Saudi Arabia has designated the Muslim Brotherhood a terrorist organisation as it escalates its crackdown on local jihadists.

A Ministry of Interior statement issued on 7 March announced that Riyadh had designated the Muslim Brotherhood and two other jihadist groups fighting with the Syrian rebels – the Nusra Front and the Islamic State in Iraq and the Levant – as terrorist groups.

The statement also gave Saudis fighting in Syria 15 days to return home. It follows a royal decree issued in February that stated that any citizen found guilty of fighting in conflicts abroad faced a jail sentence.

Hundreds of Saudis are reported to be fighting in Syria and analysts say Riyadh fears they could pose a security risk when they return home.

Although the kingdom has supported the Sunni-led rebels fighting to overthrow Syrian President Bashar al-Assad, it has long feared a backlash from radical jihadist groups.

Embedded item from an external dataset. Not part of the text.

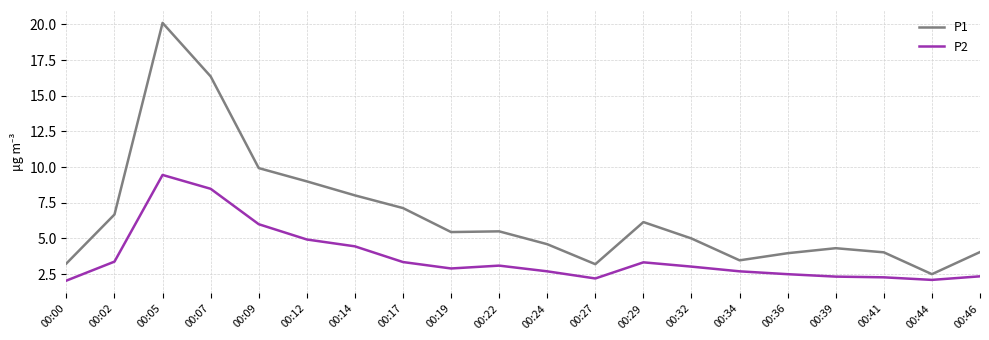

Which series has the largest total across all categories?

P1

Last month, King Abdullah decreed jail terms of up to 20 years for anyone belonging to “terrorist groups” or fighting abroad. The new law also promised tough sanctions for anyone backing the incriminated organisations.

The latest development is also set to escalate tensions between Riyadh and Doha. Earlier this week, Saudi Arabia, UAE and Bahrain withdrew their ambassadors from Doha, for its support of the Muslim Brotherhood in Egypt.

The Muslim Brotherhood is already banned in Saudi Arabia.